> [Job]:
Some of the lines below need repeating. Reproduce exactly those between the lines holding "Valor sob consulta" and "definição muscular com personal trainer custa", inclusive.

> [The data]:
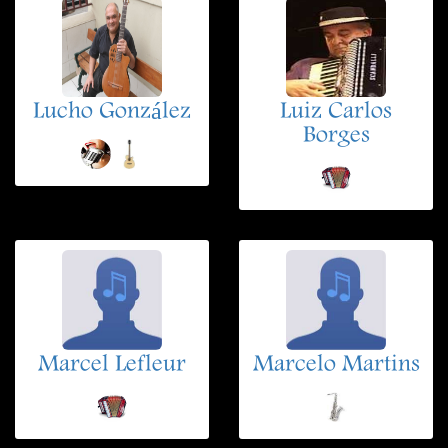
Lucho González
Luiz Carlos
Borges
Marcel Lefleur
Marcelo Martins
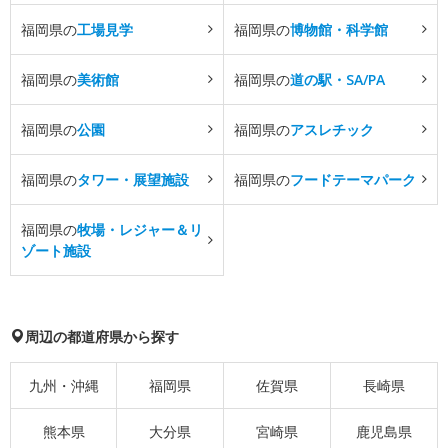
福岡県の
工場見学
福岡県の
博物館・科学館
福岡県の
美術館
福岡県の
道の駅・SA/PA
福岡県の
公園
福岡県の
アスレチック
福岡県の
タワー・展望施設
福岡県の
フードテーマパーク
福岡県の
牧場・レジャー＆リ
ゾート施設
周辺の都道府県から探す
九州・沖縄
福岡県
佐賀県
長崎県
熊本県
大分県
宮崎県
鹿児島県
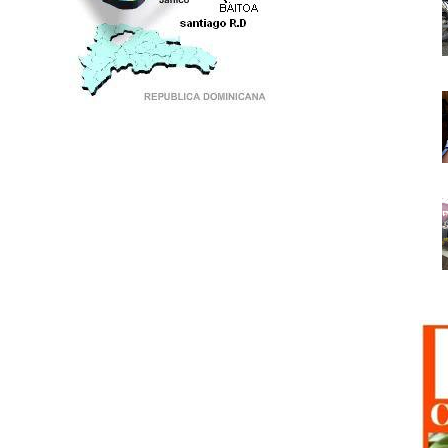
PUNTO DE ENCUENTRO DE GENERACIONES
==
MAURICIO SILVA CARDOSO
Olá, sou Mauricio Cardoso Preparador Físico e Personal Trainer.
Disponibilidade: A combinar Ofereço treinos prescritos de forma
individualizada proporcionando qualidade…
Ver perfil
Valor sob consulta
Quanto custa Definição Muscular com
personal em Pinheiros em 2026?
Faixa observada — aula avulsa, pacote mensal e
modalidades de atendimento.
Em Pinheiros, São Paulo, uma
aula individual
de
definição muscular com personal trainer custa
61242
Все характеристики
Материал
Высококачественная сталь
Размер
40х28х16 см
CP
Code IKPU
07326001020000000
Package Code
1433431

> [Result of the exercise]:
Valor sob consulta
Quanto custa Definição Muscular com
personal em Pinheiros em 2026?
Faixa observada — aula avulsa, pacote mensal e
modalidades de atendimento.
Em Pinheiros, São Paulo, uma
aula individual
de
definição muscular com personal trainer custa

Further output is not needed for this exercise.